How it stacks up right now
Others are circling this, but they are not quite here in general chat yet. OpenAI’s ChatGPT Agent (launched July 17) can already generate downloadable PowerPoint decks and Excel spreadsheets - and edit spreadsheets - in ChatGPT. It’s rolling out across paid tiers, but today it doesn’t cover Word/PDF the way Claude’s new flow does. It also generates far more errors in every scenario I’ve run compared to Claude. Google’s Gemini can work with Google native docs (docs) - but can’t create Excel, PowerPoint, or Word files. Perplexity is rolling out tools to draft spreadsheets and dashboards, too, again, not the same “chat to .pptx/.xlsx/.docx/.pdf” handoff Anthropic just shipped. I have been running the same prompts in all three products (excluding Gemini) and will share the results soon (TLDR: Claude delivers!).

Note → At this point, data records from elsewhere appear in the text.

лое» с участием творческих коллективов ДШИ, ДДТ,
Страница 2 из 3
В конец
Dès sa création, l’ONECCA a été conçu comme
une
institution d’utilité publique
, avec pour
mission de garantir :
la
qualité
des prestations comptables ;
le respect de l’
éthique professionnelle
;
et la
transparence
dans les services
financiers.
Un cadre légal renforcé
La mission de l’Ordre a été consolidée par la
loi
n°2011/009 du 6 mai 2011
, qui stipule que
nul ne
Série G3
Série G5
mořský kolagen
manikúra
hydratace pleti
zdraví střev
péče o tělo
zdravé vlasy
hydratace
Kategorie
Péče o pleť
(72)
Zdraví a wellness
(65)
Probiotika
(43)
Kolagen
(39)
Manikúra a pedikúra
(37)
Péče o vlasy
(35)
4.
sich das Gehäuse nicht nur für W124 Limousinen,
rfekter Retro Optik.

So if your question is, “Can anyone else do this this way today,” the honest answer is that Anthropic is first to ship a unified, four-format file-creation/editing flow (.xlsx/.pptx/.docx/.pdf) in the main Claude app - with direct Google Drive save - for Pro, business, and enterprise users. OpenAI’s Agent currently covers Excel/PowerPoint today, while Google’s and Perplexity’s tools operate within their respective ecosystems. That is the difference I felt in my tests.

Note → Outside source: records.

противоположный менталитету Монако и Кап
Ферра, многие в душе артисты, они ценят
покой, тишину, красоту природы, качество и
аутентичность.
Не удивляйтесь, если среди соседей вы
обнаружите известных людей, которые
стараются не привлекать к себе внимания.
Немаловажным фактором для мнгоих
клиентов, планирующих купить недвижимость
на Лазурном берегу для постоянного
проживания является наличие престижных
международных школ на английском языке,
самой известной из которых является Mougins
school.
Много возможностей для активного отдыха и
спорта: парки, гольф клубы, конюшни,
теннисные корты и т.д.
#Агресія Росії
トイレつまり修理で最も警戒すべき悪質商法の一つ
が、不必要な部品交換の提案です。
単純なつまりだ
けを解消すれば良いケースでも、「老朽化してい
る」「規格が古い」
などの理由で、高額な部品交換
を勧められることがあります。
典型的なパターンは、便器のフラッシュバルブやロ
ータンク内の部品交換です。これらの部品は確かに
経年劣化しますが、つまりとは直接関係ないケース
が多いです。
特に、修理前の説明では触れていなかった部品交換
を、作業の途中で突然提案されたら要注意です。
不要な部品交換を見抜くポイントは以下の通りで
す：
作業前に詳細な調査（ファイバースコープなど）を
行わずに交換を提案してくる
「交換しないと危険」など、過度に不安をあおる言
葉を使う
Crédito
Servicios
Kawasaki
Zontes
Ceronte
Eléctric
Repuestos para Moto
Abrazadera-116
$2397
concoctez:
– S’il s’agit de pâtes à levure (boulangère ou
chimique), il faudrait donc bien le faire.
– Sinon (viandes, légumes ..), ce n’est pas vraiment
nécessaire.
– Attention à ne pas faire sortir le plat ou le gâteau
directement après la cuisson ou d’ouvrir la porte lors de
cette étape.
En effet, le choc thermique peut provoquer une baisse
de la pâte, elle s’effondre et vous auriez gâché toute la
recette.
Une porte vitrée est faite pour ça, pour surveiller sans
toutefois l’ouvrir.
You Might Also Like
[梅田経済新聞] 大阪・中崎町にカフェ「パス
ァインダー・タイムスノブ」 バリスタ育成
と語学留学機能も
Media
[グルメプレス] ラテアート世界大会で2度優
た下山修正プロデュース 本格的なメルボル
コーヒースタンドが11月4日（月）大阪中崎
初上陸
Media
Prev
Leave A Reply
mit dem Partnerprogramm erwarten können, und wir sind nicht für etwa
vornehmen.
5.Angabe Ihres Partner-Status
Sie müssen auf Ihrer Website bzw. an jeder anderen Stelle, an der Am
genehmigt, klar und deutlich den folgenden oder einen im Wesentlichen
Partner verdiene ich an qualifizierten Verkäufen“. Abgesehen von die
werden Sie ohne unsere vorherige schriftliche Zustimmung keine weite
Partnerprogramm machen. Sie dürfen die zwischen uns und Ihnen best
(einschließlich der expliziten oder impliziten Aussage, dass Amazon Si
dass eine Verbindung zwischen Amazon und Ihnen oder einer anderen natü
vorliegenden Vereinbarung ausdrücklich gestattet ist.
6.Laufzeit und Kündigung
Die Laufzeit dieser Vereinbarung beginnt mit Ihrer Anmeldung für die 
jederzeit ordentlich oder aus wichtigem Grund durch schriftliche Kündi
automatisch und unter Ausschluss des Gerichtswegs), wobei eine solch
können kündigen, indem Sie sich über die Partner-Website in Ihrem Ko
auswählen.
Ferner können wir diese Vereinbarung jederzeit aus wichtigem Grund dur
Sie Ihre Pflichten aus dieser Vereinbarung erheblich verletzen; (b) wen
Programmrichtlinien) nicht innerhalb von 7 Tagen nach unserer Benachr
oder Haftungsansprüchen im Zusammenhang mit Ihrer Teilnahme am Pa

Where to point it on day one
Board and client updates: Tell Claude the audience, the decision you need, and the three messages you want to land. Ask for a short deck and a companion memo. Fit it on four slides, upload your corporate template, no jargon, readable charts.
Quarterly sales roll-ups: Drop your raw export. Ask for a tidy model with cohort views, a pipeline aging lens, and a variance table versus plan. Have it write the readout in a one-page PDF.
Hiring plans and budgets: Describe the roles, start dates, and target comp bands. Get an .xlsx with drivers you can tweak and a sensitivity tab for headcount slips.
Give it your structure, then ask it to “walk me through what you did” so you can spot errors. It is fast, not magic.
Admin and risk basics
If you run a team, you control whether the feature is on for your org, and users must opt in. There are clear callouts about prompt-injection risks and a recommendation to monitor the agent’s actions. That is the right posture. Pilot it on non-sensitive tasks first, set a naming convention for outputs, and decide where files should be stored, either locally or on the Drive.
What this signals
We are watching the center of office work tilt. The last wave was “better drafts.” This next wave is “finished files that survive contact with the meeting.” The bar moves from writing good paragraphs to returning package-ready deliverables, fast, in the formats your clients and teams already use. Today, that is Claude, right inside chat, handing you .xlsx, .pptx, .docx, and .pdf without the paste dance. It will not replace judgment, negotiation, or taste. It will erase a lot of drudgery between the brief and the send button.
If you try one thing, try this: pick a recurring deliverable on your plate this week, give Claude the goal, the audience, and a sample, then ask for the file back. You will know in fifteen minutes whether this saves you an afternoon.